Seeing him this way, so calm, made me think that it’s not good to be so lost in thought.  If we all resign ourselves to reflecting on our problems in a low voice, with invisible people, without being interested in what’s around us, we’ll never succeed in improving life.  We won’t solve our internal conflicts and much less the collective problems that concern us all.


Irina Echarry

Irina Echarry: I enjoy reading, going to the movies and spending time with my friends. Many of the people I love are dead, or are no longer in Cuba. I will do my best to transmit my thoughts, ideas or worries via these pages so you can get to know me. I will give an idea of my age, since it helps explain certain things. I’m over thirty-five, and I think that’s enough information. I don’t have any children yet, or nieces or nephews. There are days when I transform myself into a child with no age at all in order to see life from another angle. It helps me break the monotony and survive in this strange world.

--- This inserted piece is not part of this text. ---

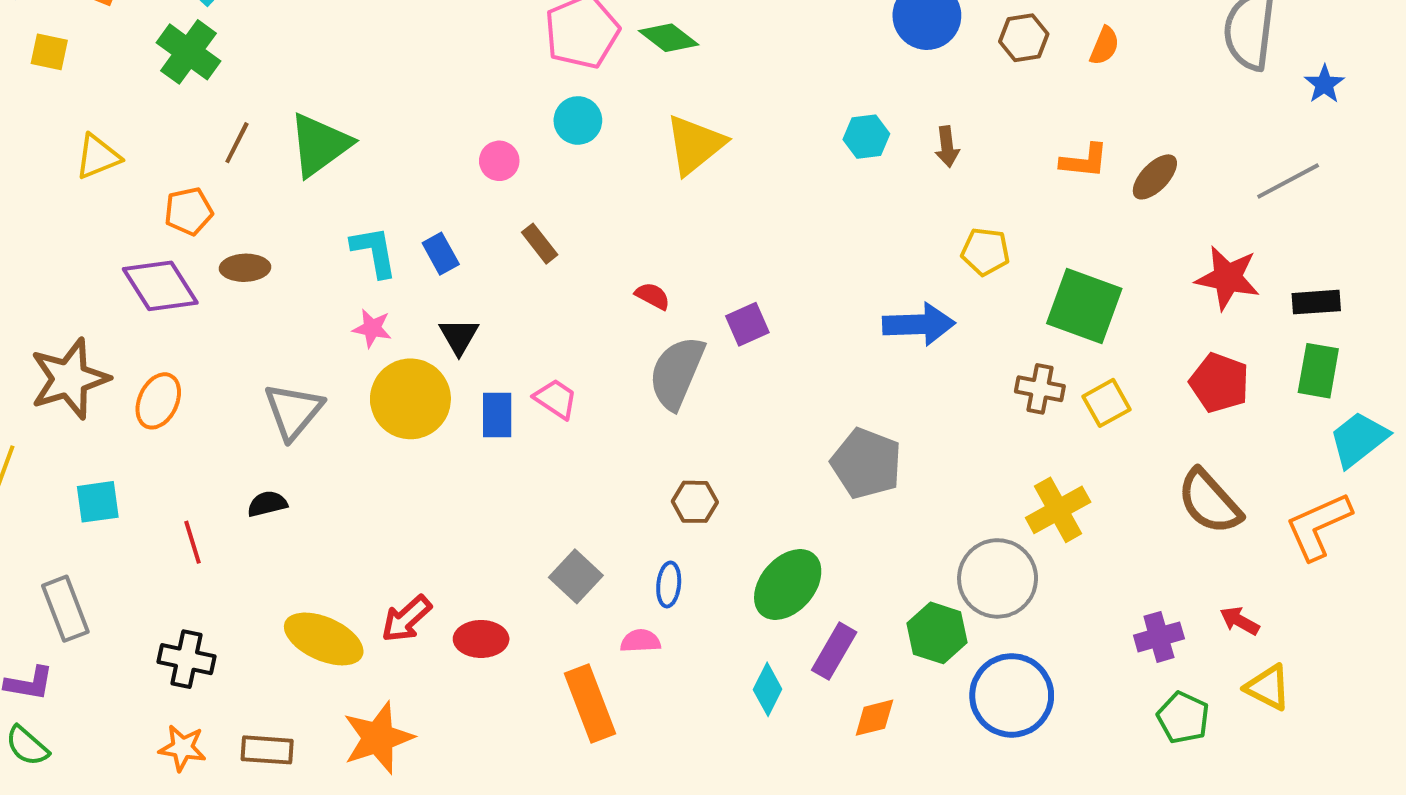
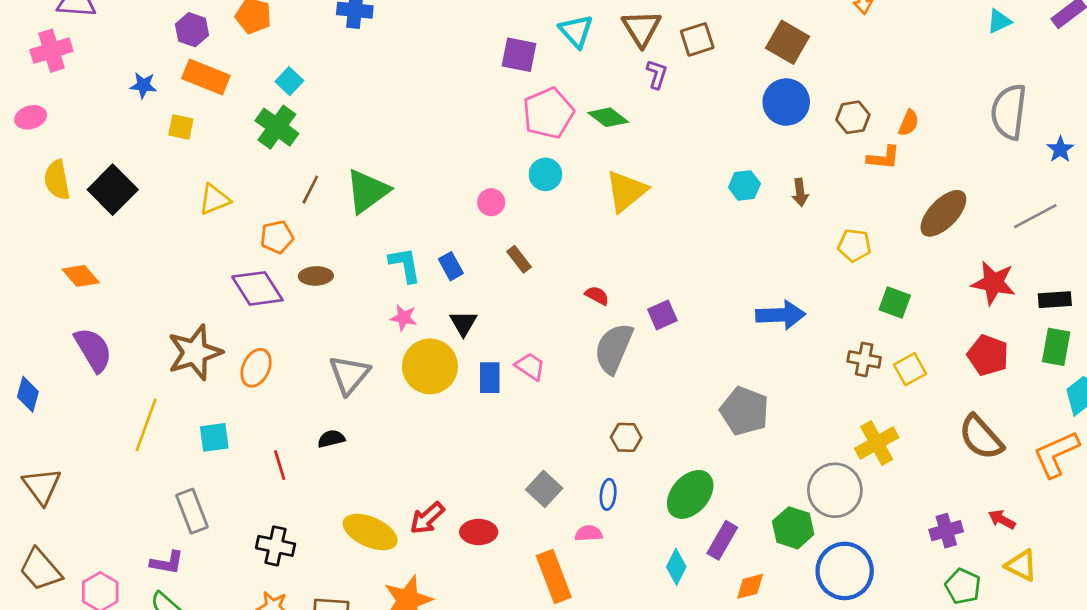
orange L-shape: (1084, 161) -> (884, 158), moved
brown ellipse: (1155, 177) -> (943, 213), size x1.5
yellow pentagon: (985, 252) -> (854, 245), moved
green square: (1084, 306) -> (895, 302), size x0.6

2 thoughts on “Speaking in a Low Voice

  • I agree- Irina you have aer ‘set of eyes’ and can truly see. In Canada we have the same problems–homeless(?),alcoholic PLUS the cold..the government triies to help but it is fundementally a choice–something we treasure as Canadians.
    Keep writing!

  • A good character sketch, Irina! Moreover, you manage to connect the life of this lonely and pathetic individual with the greater society and its (our) problems. Regardless of whether one lives under “capitalism” or “socialism,” the character type you describe exists under both social and economic arrangements. It is a tragedy that within so many humans their potentials are wasted or frustrated. It is probably an unaswerable question whether, in such cases, drinking is a cause, or merely a symptom.
    At times alcohol and drugs can be liberating; most of the time, however, they drag us down to oblivion. Perhaps they are the symbolic equivalent of the shock which anesthetizes a deer before it is eaten by a lion, except in the case of humans this “anesthetic” period often takes years, even decades, before it victim is devoured.